Looking at Figure 8a, in general the sensitivity decreases as σ increases for a fixed sample size and q. For example when n₀ = n₁ = 10 and q = 6 the estimation procedure is perfectly sensitive (100%) when σ = 1 but has lower sensitivity (42%) when σ = 4. Also as the sample sizes increases for a fixed q and σ, sensitivity generally increases. Likewise, as the number of repeated observations increase, i.e. q increases, the sensitivity increases quite dramatically. This figure suggests that 6 repeated measurements is sufficiently large to detect differential abundance for strong (σ = 1) or medium (σ = 2) signals regardless of the sample size per group. On the other hand, we can look at the specificity in Figure 8b to see that these trends are no longer monotonic. In general we note that as q increases the specificity decreases and that as σ increases the specificity tends to increase. However, the trend for sample size is more nuanced and may variable due to the number of repetitions that were estimable. Using the metaSplines method there were cases with small sample size and repeated observations that the method returned no estimate.
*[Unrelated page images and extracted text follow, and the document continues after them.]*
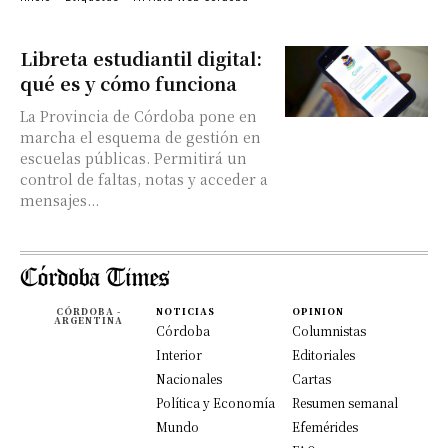
Libreta estudiantil digital:
qué es y cómo funciona
La Provincia de Córdoba pone en
marcha el esquema de gestión en
escuelas públicas. Permitirá un
control de faltas, notas y acceder a
mensajes...
CÓRDOBA -
NOTICIAS
OPINION
ARGENTINA
Córdoba
Columnistas
Interior
Editoriales
Nacionales
Cartas
Política y Economía
Resumen semanal
Mundo
Efemérides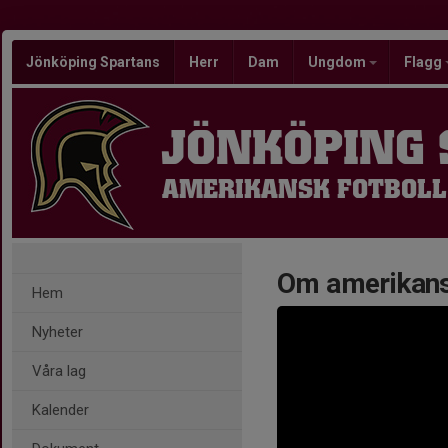
Jönköping Spartans
Herr
Dam
Ungdom
Flagg
JÖNKÖPING
AMERIKANSK FOTBOLL
Om amerikans
Hem
Nyheter
Våra lag
Kalender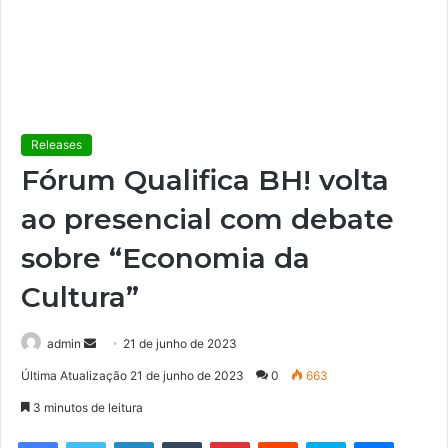
Releases
Fórum Qualifica BH! volta
ao presencial com debate
sobre “Economia da
Cultura”
admin
M
21 de junho de 2023
a
Última Atualização 21 de junho de 2023
0
663
n
3 minutos de leitura
d
e
Facebook
Twitter
Linkedin
Tumblr
Pinterest
Reddit
Skype
Messenger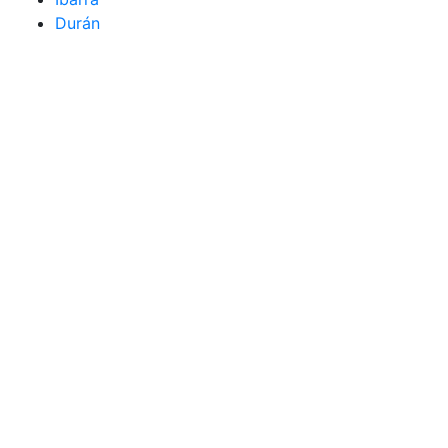
Durán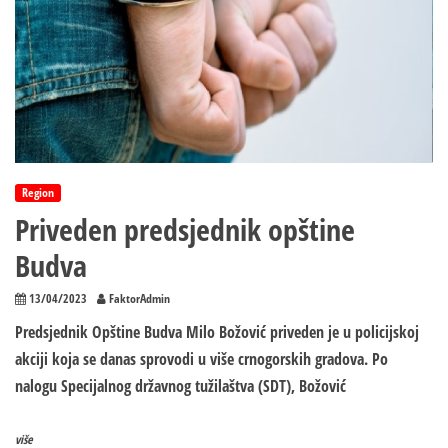
Region
Priveden predsjednik opštine
Budva
13/04/2023
FaktorAdmin
Predsjednik Opštine Budva Milo Božović priveden je u policijskoj
akciji koja se danas sprovodi u više crnogorskih gradova. Po
nalogu Specijalnog državnog tužilaštva (SDT), Božović
više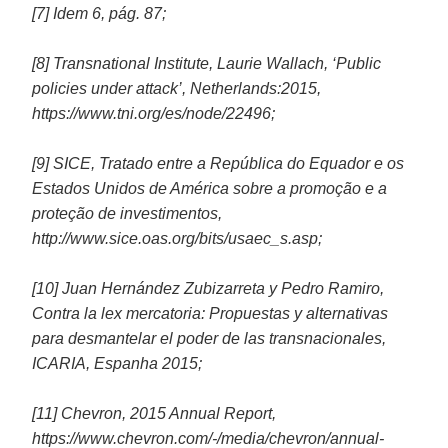
[7] Idem 6, pág. 87;
[8] Transnational Institute, Laurie Wallach, ‘Public
policies under attack’, Netherlands:2015,
https://www.tni.org/es/node/22496;
[9] SICE, Tratado entre a República do Equador e os
Estados Unidos de América sobre a promoção e a
proteção de investimentos,
http://www.sice.oas.org/bits/usaec_s.asp;
[10] Juan Hernández Zubizarreta y Pedro Ramiro,
Contra la lex mercatoria: Propuestas y alternativas
para desmantelar el poder de las transnacionales,
ICARIA, Espanha 2015;
[11] Chevron, 2015 Annual Report,
https://www.chevron.com/-/media/chevron/annual-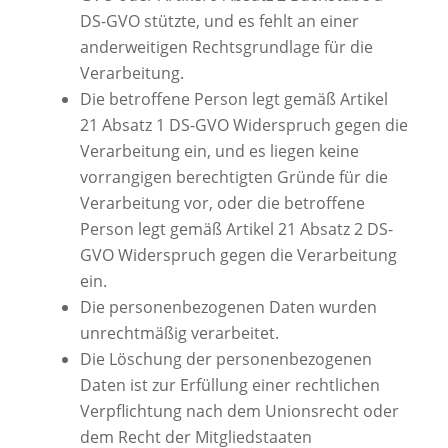
DS-GVO stützte, und es fehlt an einer
anderweitigen Rechtsgrundlage für die
Verarbeitung.
Die betroffene Person legt gemäß Artikel
21 Absatz 1 DS-GVO Widerspruch gegen die
Verarbeitung ein, und es liegen keine
vorrangigen berechtigten Gründe für die
Verarbeitung vor, oder die betroffene
Person legt gemäß Artikel 21 Absatz 2 DS-
GVO Widerspruch gegen die Verarbeitung
ein.
Die personenbezogenen Daten wurden
unrechtmäßig verarbeitet.
Die Löschung der personenbezogenen
Daten ist zur Erfüllung einer rechtlichen
Verpflichtung nach dem Unionsrecht oder
dem Recht der Mitgliedstaaten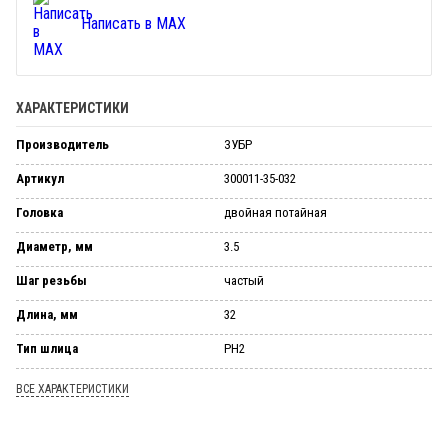
Написать в MAX
ХАРАКТЕРИСТИКИ
Производитель
ЗУБР
Артикул
300011-35-032
Головка
двойная потайная
Диаметр, мм
3.5
Шаг резьбы
частый
Длина, мм
32
Тип шлица
PH2
ВСЕ ХАРАКТЕРИСТИКИ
The sensitivity results shown above were for a single choice of functional form, but this is another potential parameter of interest to test. We ran a similar set of parameter combinations for 7 other functional forms shown in Table 1 below to compare the sensitivity as a function of the type of trend. In this table we can see that the non-differential trends, Oscillating, and variable trends, Hockey Stick, had lower average sensitivity while the linear and quadratic trends tended to perform the best.

Continuous performance results

The continuous performance metrics for the cosine similarity, Euclidean distance and normalized Euclidean distance are shown in Figure 9 for the L_up trend with AR(1), ρ = 0.7. From this figure we see similar trends as the sensitivity results. Starting from the left most panel we see that the cosine similarity is highest when σ is small, q, n₀, n₁ are large. The spread of cosine similarity scores when q = 12 are very tightly clustered around 1 while the spread of values when q = 3 or q = 6 is larger. The center plot illustrates that using raw Euclidean distances with a small number of repeated measurements tend to have smaller distances, but this trend is not seen with normalized Euclidean distance in the last panel. Within each value of q in this middle panel there is a consistent trend that as the sample size per group increases the distance generally decreases. Finally moving to the last panel we have the normalized Euclidean distance, which can now be used to compare across different repeated measurement panels. We see a similar trend to the cosine similarity where the distance decreases, meaning better performance, for small σ and large q and n₀ = n₁.

Figure 9. Estimated values of performance metrics including cosine similarity, Euclidean distance, and normalized Euclidean distance based on 100 repetitions for an L_up Hockey Stick trend with AR(1) correlation structure, ρ = 0.7, simulated across multiple settings varying repeated measurements q, sample size per group, n₀ and n₁ and σ.

Note that the red dashed line serves as a reference point at 0.5 and the green dot in each panel represents the mean value across the 100 repetitions

Similar to the sensitivity performance metrics shown in Table 1, we can also compare the average value of the continuous performance metrics based on functional form. This is shown in Table 2. Similar trends appear in this table with the linear trends having the highest average cosine similarity scores and lowest average normalized Euclidean distance and non-differentiable trends peforming worse.